(RECORD SET):
[Start of section]

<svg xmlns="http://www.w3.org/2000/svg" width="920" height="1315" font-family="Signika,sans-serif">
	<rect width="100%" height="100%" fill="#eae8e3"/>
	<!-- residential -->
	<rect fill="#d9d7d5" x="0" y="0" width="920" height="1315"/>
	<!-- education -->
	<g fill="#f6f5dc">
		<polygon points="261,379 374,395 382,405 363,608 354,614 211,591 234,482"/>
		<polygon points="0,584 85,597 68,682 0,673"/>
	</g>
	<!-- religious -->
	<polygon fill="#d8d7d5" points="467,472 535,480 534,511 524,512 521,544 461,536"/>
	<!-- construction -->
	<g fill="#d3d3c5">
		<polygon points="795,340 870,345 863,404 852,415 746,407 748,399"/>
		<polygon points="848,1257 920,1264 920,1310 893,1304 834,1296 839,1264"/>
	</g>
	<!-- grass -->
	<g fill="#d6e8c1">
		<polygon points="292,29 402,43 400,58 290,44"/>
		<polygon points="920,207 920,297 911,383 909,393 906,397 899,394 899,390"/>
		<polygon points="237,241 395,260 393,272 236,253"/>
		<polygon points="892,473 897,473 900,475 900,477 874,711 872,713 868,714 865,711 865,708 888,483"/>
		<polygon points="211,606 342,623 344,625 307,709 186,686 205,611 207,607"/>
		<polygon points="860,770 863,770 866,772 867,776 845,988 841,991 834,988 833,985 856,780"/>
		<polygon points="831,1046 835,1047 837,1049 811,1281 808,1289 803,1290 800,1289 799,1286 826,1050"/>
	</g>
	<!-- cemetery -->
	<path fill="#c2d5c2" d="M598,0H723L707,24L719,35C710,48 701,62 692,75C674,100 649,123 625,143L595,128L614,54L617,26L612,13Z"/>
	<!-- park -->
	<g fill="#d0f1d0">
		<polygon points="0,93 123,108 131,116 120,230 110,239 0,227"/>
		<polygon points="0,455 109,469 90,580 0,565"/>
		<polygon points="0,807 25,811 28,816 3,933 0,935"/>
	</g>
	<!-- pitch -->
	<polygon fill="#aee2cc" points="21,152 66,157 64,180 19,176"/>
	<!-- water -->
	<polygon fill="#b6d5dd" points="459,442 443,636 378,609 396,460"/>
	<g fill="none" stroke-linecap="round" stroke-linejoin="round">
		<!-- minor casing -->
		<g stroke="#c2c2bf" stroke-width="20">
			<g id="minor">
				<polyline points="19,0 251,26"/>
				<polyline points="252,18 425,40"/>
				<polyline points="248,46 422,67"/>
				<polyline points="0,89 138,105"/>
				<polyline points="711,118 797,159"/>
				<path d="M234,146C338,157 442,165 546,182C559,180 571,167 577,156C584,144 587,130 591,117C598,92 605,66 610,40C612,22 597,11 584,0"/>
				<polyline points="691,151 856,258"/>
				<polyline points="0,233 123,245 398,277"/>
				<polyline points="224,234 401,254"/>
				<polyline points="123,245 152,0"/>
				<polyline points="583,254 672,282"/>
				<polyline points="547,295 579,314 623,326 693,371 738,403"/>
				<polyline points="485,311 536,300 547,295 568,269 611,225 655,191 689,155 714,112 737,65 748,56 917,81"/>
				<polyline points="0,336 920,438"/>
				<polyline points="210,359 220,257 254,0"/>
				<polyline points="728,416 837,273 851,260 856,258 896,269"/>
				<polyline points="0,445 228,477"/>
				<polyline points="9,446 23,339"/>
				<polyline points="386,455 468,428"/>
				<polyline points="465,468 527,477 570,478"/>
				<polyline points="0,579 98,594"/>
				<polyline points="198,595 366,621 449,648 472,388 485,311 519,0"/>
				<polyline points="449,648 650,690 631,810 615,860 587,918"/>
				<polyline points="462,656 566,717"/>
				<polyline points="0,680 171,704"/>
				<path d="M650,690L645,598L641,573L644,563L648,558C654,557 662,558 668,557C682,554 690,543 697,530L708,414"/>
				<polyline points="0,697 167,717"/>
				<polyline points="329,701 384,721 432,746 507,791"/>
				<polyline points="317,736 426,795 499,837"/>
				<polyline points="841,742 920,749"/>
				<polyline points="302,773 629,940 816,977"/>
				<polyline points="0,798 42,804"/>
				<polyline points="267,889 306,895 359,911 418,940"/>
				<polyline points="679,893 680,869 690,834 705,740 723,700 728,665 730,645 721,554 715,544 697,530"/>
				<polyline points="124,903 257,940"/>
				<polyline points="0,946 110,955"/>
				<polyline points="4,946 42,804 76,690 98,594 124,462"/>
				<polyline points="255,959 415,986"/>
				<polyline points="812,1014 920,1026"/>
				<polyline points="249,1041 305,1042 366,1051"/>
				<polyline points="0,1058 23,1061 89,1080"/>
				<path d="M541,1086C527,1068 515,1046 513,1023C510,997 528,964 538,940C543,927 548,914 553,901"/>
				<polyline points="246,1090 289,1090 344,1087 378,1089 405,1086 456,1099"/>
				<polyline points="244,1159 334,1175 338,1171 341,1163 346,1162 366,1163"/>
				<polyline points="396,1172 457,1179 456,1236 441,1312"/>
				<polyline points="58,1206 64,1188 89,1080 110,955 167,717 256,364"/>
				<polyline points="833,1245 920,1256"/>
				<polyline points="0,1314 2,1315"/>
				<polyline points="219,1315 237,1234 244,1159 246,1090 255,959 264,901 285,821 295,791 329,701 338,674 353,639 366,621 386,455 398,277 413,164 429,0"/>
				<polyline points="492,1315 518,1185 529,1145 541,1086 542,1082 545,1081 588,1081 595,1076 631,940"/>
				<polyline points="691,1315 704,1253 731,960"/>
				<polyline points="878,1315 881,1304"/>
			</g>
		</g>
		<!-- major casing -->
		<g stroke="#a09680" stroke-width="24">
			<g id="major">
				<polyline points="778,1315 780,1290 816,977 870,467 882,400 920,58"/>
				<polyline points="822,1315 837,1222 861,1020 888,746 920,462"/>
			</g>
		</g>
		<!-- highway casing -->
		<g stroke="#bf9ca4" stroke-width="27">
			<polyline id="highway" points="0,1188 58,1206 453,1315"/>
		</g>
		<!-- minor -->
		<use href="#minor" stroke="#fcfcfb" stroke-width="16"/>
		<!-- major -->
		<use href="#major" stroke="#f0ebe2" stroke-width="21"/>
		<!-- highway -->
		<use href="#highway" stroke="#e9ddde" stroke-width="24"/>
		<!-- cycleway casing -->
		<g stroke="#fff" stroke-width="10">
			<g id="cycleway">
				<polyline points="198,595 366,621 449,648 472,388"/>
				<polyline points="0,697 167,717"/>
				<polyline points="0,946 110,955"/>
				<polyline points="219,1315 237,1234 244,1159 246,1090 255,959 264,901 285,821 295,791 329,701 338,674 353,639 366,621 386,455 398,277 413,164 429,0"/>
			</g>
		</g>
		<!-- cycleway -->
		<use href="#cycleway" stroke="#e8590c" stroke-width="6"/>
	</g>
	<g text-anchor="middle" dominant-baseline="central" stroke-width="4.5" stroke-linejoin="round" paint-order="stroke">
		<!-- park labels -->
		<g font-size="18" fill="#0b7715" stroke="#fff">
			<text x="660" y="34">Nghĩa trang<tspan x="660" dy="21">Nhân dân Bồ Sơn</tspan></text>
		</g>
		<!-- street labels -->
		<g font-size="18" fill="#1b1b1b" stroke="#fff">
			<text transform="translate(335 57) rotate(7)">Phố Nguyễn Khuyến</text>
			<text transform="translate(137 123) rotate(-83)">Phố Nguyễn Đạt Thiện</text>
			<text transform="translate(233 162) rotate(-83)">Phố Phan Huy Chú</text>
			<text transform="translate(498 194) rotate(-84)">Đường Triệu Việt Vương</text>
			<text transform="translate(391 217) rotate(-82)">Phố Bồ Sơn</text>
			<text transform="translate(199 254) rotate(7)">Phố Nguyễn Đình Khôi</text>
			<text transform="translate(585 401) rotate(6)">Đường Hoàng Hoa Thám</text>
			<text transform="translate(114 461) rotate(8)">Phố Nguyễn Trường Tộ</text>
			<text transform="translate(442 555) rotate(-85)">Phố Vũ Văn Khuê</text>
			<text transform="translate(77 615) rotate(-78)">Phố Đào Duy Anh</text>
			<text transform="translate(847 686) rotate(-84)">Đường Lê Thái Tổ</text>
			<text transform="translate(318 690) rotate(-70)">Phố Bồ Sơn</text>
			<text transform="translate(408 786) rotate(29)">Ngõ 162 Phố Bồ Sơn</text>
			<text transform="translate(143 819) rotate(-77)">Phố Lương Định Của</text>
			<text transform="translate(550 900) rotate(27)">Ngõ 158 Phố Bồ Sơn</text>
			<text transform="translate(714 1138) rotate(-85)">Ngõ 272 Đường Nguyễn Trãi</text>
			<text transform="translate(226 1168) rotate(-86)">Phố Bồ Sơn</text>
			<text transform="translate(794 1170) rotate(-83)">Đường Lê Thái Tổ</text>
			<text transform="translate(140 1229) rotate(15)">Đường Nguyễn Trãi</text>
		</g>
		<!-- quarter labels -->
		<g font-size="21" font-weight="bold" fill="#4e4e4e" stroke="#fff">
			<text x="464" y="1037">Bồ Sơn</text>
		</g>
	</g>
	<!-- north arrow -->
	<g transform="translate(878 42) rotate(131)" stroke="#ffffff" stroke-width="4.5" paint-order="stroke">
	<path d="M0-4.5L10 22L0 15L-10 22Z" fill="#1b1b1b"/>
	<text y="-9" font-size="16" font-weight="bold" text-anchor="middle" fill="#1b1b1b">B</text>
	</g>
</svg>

[End of section]

(WHAT IS EXPECTED):
From the entries, copy every line in which the word "round" occurs.

(SOLUTION TO THE EXERCISE):
	<g fill="none" stroke-linecap="round" stroke-linejoin="round">
	<g text-anchor="middle" dominant-baseline="central" stroke-width="4.5" stroke-linejoin="round" paint-order="stroke">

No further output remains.